Mythical scaly lizard, snake or fire-breathing monster. Often depicted with wings, talons and a lashing tail. In some traditions it has many heads, or changes shape at will. Sometimes, such as the tale of St George and the dragon, it is used symbolically as the personification of evil. In China and Japan, the dragon is identified with a beneficent force of nature.

Summary Article: dragon
From The Hutchinson Unabridged Encyclopedia with Atlas and Weather Guide

Mythical reptilian beast, often portrayed with wings and breathing fire. An occasional feature of classical legends such as the rescue of Andromeda, dragons later held a central place as opponents of gods and heroes in Vedic, Teutonic (Siegfried), Anglo-Saxon (Beowulf), and Christian (St George) mythologies, possibly accounting for their heraldic role on medieval banners and weaponry.

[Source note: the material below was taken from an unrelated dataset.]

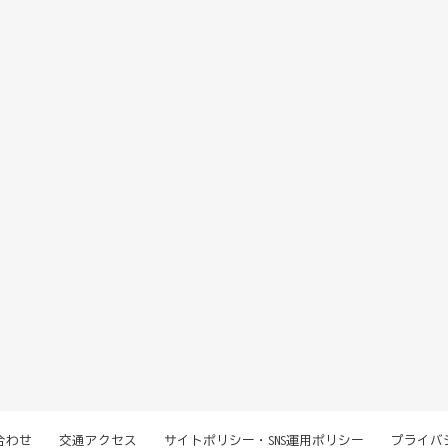
合わせ
交通アクセス
サイトポリシー・SNS運用ポリシー
プライバ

The Red Dragon is familiar as the badge of Wales. In English heraldry the dragon was originally indistinguishable from the wyvern, a dragonlike creature with a long tail instead of hind legs, but from Tudor times dragons were usually depicted with four legs. In Christian art the dragon is linked with the devil; but in traditional Chinese belief it is a benevolent monster, a symbol of divinity and royalty, and an omen of prosperity, associated with storms and rain.

Chinese dragons The creatures were first mentioned as early as the 3rd millennium BC when a pair were seen by the Yellow Emperor. A five-clawed dragon became the symbol of imperial authority and many of the emperor's possessions were given related names, including the dragon-throne, dragon-boat, and dragon-steps. Four dragon-kings were believed to rule the four seas and to bring rain. In times of drought, the dragon-king would be propitiated by offerings at temples by the sides of wells.

Greek dragons In Greek mythology the dragon is represented as an unresting sentinel; Ladon, offspring of the monster Typhon and Echidne (half woman, half serpent), guarded the golden apples tended by the Hesperides, and another sleepless dragon watched over the Golden Fleece sought by Jason and the Argonauts. The Hydra, a beast with nine heads, was slain by Heracles (Hercules).